┌─ Task input
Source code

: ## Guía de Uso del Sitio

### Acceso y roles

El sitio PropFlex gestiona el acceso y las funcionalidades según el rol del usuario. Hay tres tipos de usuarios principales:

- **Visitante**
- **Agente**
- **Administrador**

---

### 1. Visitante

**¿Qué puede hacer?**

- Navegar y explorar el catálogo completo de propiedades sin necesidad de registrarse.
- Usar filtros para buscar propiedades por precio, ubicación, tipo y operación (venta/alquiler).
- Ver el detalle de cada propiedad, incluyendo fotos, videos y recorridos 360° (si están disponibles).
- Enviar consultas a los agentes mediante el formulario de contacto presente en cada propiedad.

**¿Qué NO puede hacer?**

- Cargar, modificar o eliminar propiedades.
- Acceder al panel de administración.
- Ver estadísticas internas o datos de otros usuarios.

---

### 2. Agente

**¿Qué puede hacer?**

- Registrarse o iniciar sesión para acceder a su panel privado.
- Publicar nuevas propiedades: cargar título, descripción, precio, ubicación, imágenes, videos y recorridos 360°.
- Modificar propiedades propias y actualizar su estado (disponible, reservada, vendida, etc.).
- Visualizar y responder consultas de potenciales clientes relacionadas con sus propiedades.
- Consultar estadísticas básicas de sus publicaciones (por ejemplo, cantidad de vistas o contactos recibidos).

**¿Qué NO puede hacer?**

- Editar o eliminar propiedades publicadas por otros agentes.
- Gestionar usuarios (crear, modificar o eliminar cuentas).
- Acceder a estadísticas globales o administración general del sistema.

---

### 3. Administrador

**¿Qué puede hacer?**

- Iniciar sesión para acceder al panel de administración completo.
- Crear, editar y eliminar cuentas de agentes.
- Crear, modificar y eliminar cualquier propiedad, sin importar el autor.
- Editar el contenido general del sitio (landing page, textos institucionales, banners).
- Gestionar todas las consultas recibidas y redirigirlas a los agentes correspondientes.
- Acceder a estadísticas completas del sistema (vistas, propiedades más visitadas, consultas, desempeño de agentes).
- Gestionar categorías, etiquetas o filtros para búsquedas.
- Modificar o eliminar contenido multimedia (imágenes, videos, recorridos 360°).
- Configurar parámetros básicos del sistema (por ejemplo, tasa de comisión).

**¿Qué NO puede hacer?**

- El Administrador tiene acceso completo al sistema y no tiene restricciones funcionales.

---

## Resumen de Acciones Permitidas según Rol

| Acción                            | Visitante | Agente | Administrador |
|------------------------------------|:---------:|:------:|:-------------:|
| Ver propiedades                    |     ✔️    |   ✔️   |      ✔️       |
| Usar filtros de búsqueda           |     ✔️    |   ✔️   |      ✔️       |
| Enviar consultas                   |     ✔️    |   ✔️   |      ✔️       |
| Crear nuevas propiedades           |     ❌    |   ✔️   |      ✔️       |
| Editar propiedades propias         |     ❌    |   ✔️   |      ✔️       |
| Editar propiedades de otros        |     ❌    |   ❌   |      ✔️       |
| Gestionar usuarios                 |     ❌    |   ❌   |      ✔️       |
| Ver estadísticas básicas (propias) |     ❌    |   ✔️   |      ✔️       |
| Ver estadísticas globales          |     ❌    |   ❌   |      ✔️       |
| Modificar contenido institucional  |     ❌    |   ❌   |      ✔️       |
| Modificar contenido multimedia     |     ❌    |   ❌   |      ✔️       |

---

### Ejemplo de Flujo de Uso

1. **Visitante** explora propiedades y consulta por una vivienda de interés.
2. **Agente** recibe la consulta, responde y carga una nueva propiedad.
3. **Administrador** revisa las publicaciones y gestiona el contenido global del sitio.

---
└─
What needs to be done: Please output exactly the lines from the one containing "Ver estadísticas globales" through the end of the records, both included.

Expected answer:
| Ver estadísticas globales          |     ❌    |   ❌   |      ✔️       |
| Modificar contenido institucional  |     ❌    |   ❌   |      ✔️       |
| Modificar contenido multimedia     |     ❌    |   ❌   |      ✔️       |

---

### Ejemplo de Flujo de Uso

1. **Visitante** explora propiedades y consulta por una vivienda de interés.
2. **Agente** recibe la consulta, responde y carga una nueva propiedad.
3. **Administrador** revisa las publicaciones y gestiona el contenido global del sitio.

---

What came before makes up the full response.